Un salpicón de agua helada le atrajo al presente.
Charles dejó caer un bicho aún vivo y palpitante sobre su regazo, arruinando el libro que había cogido prestado de la biblioteca de su anfitrión y que tenía abierto sobre las piernas.
Se levantó de un salto a causa de la impresión, mirando al animal agonizante que salpicaba agua y se retorcía a sus pies. En un impulso, lo cogió y lo volvió a soltar en el río.
—¿Estás loco? Me ha costado horas pescarlo, iba a ser mi cena y la de la señorita Iris.
Benedikt se limpió las manos en el pantalón, aunque al llevárselas a la nariz pudo comprobar que el olor permanecería allí hasta que pudiera darse un baño caliente, a ser posible con alguna de sus esencias más caras.

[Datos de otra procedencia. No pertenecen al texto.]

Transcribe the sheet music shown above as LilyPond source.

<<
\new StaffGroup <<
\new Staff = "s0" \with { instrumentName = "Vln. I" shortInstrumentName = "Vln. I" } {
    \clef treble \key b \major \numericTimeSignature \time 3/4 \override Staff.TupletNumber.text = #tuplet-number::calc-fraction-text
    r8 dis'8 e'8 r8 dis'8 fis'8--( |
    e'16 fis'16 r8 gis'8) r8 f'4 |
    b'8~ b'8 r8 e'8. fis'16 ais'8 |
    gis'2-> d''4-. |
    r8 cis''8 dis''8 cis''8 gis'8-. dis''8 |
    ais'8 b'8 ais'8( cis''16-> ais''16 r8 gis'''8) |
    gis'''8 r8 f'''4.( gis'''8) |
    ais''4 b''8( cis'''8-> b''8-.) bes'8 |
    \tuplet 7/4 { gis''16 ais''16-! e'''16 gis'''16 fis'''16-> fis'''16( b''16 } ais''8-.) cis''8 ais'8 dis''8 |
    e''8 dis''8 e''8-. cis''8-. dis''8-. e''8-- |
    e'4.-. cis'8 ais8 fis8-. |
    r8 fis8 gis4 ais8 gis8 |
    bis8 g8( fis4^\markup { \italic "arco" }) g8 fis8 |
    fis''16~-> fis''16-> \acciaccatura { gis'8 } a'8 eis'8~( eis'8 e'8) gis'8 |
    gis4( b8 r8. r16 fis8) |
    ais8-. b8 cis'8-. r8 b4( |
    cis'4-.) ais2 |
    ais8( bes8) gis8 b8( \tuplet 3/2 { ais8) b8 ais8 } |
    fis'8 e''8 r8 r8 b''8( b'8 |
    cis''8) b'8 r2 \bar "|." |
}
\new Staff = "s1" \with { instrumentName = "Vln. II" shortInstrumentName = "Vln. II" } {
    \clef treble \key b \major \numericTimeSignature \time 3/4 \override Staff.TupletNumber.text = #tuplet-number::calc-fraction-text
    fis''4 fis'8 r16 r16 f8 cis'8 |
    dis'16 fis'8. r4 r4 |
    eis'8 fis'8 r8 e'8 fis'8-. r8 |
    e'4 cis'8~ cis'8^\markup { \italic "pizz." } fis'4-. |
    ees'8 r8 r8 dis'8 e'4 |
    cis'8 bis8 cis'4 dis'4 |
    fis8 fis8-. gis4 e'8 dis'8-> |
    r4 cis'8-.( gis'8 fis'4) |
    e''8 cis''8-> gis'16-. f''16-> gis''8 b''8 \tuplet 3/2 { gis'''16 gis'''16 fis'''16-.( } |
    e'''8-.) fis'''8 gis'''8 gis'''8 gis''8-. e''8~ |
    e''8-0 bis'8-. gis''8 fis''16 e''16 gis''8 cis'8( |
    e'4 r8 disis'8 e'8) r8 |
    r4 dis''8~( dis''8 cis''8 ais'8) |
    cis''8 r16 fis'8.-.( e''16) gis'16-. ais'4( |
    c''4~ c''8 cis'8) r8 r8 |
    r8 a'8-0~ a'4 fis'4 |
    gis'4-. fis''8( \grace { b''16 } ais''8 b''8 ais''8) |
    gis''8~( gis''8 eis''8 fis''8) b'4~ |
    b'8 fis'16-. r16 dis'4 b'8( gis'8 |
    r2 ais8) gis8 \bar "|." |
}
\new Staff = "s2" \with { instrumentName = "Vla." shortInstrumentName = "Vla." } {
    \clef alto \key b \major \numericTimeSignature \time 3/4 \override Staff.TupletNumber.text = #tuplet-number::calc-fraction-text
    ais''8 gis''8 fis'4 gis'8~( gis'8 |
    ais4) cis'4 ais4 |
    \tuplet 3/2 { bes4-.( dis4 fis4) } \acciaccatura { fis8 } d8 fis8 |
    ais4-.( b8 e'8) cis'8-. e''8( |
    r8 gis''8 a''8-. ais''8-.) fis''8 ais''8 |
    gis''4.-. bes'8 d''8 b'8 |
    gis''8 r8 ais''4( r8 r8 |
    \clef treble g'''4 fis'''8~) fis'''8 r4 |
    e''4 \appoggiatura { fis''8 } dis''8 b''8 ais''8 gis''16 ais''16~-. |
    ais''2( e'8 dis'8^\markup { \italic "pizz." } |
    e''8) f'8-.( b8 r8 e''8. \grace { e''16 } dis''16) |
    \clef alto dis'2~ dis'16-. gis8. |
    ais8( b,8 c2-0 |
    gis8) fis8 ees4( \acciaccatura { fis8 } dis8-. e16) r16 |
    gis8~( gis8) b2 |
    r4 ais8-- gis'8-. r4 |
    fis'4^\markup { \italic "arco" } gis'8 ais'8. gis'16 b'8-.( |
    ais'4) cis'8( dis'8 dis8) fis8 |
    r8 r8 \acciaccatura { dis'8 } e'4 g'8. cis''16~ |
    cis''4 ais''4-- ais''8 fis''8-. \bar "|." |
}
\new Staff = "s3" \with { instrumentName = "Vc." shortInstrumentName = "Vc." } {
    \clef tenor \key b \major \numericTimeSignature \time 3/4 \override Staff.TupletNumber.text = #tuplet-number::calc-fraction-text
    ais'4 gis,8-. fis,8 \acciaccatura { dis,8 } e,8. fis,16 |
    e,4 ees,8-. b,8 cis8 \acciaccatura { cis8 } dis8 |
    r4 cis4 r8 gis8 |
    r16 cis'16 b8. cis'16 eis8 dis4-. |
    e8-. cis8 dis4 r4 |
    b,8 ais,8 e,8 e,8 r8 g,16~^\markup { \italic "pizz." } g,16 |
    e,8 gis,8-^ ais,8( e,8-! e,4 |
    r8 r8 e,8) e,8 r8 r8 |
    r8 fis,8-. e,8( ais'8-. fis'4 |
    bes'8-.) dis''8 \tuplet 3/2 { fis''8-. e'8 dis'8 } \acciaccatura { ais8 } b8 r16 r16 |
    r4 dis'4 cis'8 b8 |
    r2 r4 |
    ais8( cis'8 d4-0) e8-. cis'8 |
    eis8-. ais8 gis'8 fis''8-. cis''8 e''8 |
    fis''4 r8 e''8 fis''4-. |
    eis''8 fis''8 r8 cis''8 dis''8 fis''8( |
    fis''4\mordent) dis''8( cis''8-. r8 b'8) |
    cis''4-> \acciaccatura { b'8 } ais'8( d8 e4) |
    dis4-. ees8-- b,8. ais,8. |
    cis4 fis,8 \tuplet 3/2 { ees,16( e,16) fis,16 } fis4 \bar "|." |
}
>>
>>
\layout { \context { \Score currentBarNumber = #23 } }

—Bonito regalo para una enamorada, un pez muerto —dijo con socarronería—. ¿Dónde quedaron los clásicos como las flores y las joyas?
Charles se sonrojó y lanzó una mirada hacia lord Ravenstook, que parecía no haber escuchado nada, y seguía concentrado en lo alto de una solitaria roca donde había colocado una silla nada más llegar y de donde no se había movido desde entonces. A su lado, en una cesta tejida con juncos, había tres hermosos salmones que atestiguaban su destreza en el noble arte de la pesca.
—¿Acaso pretendes que se entere toda Inglaterra?
Benedikt le quitó el corbatín a Charles y se lo pasó por las manos, tratando otra vez de quitarse el pestilente olor del pescado de ellas, sin conseguirlo.
—Lo que pretendo es que se lo digas a Iris de una maldita vez. A este paso se te adelantará algún guapo muchacho del condado y se llevará el premio, la dote y la herencia.
Charles entrecerró los ojos y recuperó su corbatín de un tirón, aunque, tras olisquearlo, se lo devolvió.
—Debes de estar pasándotelo de miedo con mis problemas —rezongó.
—¡Oh, sí! No me divertía tanto desde Waterloo —respondió el escocés recordando las noches tras la batalla, luchando contra la fiebre causada por la herida, no tan lejanas—. Hablando en serio, no dejes pasar la oportunidad, muchacho. Puede que creas que soy un viejo descreído, pero tengo ojos para ver y puedo ver que a ella le gustas, aunque sea un poquito. Aprovecha que todavía no se ha dado cuenta de tus muchos defectos.
El joven lo miró sorprendido por sus palabras, su enfado evaporado como una tormenta de verano.
—Es cierto que debes de estar envejeciendo, Ben, porque incluso hablas como un romántico, animándome a soportar el yugo, como decías hace no tanto tiempo —añadió con tono burlón.
Benedikt entrecerró los ojos.
—No me tientes a demostrarte que, a pesar de mi edad, aún puedo darte más de una lección, muchacho. Solo tengo diez años más que tú. En cuanto a lo de animarte… vas a hacerlo de todos modos, así que será mejor que te acompañe en el sentimiento. Al fin y al cabo, somos amigos.